* Exercise requirements *
Please list every username that heads a post in the forum thread on home defense choices below, with the date shown beside each one.

# Your home defense choice, and why?



## Harryball (Oct 10, 2012)

This subject comes up a lot. It is a subject that is well worth the discussion. My personal choice is my pistol. You ask why? I have kids in the house. It is hard to control all the kids and a long gun. The pistol allows me to be very compact and effective in the role it plays in my home defense. 

Now, I am not saying that a shotgun or a rifle is wrong, it is just wrong for my context. That really is the reason for this post. I hope that we can discuss this in a manor that will cause us to look at what we are doing and make sure that its right for the context we are in. Your thoughts...


----------



## MoMan (Dec 27, 2010)

My S&W model 36, snubby in 38sp, loaded w/critical defense. Resides in my nightstand drawer in close reach!


----------



## pic (Nov 14, 2009)

Harryball said:


> This subject comes up a lot. It is a subject that is well worth the discussion. My personal choice is my pistol. You ask why? I have kids in the house. It is hard to control all the kids and a long gun. The pistol allows me to be very compact and effective in the role it plays in my home defense.
> 
> Now, I am not saying that a shotgun or a rifle is wrong, it is just wrong for my context. That really is the reason for this post. I hope that we can discuss this in a manor that will cause us to look at what we are doing and make sure that its right for the context we are in. Your thoughts...


I feel the same about the handgun. if I was aware of an approaching situation, well then it might be different


----------



## guardrail (May 23, 2010)

Shotgun with a 16.5 inch barrel by the bed. Glock 40 by the chair.


----------



## shouldazagged (Feb 7, 2013)

* Dataset content *
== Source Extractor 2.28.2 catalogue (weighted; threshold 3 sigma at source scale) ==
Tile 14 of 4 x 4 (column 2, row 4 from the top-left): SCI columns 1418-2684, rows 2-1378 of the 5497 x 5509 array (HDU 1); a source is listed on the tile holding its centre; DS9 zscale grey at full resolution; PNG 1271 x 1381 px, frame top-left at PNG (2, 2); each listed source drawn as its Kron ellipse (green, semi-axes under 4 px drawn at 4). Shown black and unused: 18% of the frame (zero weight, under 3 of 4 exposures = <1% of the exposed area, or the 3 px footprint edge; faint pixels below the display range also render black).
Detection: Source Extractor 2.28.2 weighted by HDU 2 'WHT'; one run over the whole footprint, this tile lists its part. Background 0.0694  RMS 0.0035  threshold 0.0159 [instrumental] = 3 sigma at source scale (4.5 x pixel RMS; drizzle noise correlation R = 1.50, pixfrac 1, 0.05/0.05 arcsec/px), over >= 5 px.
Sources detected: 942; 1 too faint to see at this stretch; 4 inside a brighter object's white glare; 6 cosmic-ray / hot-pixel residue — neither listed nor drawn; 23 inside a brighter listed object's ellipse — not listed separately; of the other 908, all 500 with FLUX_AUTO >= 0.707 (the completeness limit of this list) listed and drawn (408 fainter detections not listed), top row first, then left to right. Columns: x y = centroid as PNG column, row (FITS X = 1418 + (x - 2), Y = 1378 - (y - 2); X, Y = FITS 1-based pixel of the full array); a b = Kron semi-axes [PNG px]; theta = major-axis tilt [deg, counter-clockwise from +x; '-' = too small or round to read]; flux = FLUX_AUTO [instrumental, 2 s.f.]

* Completed task *
- Harryball (Oct 10, 2012)
- MoMan (Dec 27, 2010)
- pic (Nov 14, 2009)
- guardrail (May 23, 2010)
- shouldazagged (Feb 7, 2013)